Comment prévenir ou contrôler le polyomavirus chez les perroquets? 

Vaccin

Un vaccin inactivé était disponible par la compagnie « Biomune », mais ce dernier a été retiré du marché.

Bonnes pratiques d’élevage

Toute nouvelle acquisition ou tout oiseau qui participe à des expositions devrait être gardé en quarantaine 60-90 jours. Les soins de ces oiseaux devraient être assurés par une personne qui ne s’occupe pas des autres oiseaux. Si cela n’est pas possible, ces oiseaux devraient être traités en dernier.

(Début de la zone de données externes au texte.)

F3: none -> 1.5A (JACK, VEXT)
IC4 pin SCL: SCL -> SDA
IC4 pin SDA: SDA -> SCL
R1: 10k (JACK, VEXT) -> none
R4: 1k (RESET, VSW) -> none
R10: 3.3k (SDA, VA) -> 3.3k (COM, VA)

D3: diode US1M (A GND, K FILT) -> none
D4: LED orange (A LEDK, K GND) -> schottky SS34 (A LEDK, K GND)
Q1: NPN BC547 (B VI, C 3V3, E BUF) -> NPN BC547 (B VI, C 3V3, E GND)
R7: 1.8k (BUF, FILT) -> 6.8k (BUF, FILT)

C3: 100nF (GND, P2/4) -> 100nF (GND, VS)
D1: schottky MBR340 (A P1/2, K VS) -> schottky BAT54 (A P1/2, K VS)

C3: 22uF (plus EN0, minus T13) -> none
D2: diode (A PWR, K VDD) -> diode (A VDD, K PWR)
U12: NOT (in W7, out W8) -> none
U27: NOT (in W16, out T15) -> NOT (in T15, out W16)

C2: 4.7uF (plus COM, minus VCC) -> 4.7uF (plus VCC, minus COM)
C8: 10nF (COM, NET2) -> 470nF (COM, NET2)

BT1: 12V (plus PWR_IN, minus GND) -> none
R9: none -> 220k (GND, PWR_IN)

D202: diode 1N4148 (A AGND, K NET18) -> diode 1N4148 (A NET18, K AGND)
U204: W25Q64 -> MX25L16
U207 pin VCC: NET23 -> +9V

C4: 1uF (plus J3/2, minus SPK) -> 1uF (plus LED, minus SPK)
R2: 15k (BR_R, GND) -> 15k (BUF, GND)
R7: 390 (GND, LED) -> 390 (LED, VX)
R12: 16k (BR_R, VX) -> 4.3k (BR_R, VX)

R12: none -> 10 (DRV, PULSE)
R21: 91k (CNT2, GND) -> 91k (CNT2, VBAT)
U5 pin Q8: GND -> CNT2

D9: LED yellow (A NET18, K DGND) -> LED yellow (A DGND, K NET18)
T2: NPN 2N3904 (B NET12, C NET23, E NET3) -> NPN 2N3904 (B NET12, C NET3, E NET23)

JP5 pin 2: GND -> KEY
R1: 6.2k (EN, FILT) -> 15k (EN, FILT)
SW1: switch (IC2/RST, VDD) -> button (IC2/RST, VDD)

  • Gardez les petits oiseaux (perruches, Calopsittes, Inséparables, Conures) séparément des gros perroquets.
  • Minimisez le nombre de visiteurs dans votre collection et n’autorisez pas la visite de la pouponnière.
  • Une personne différente devrait s’occuper des adultes et de la pouponnière.
  • La pouponnière ne devrait pas être près de l’endroit où la nourriture est préparée ou entreposée.
  • Si vous nourrissez à la main, regroupez les oisillons par couvée, utilisez des instruments différents pour chaque oiseau ou couvée, ne retournez jamais un instrument qui vient d’être utilisé dans un bol de nourriture commune, lavez et désinfectez les ustensiles entre chaque gavage, gardez les adultes et les juvéniles séparément, ne retournez jamais un oiseau qui a quitté la pouponnière à l’intérieur de celle-ci, nettoyez et désinfectez la pouponnière régulièrement, évitez de vendre des oiseaux qui ne sont pas sevrés.
  • Désinfectez rigoureusement tout équipement (incubateur, contenant, etc.) que vous entrez dans la pouponnière.

Perruches

  • Le fait d’interrompre la reproduction pendant une période de 7 mois en combinaison avec le nettoyage et la désinfection de la volière a été efficace dans certains cas pour éliminer les mortalités néonatales causées par le polyomavirus.
  • Une autre technique consiste à garder seulement les adultes reproducteurs âgés, car ces derniers excrètent le virus moins souvent et en moins grande quantité que les jeunes adultes. Il semble que les perruches adultes continuellement utilisées pour la reproduction cessent d’excréter le virus tout simplement.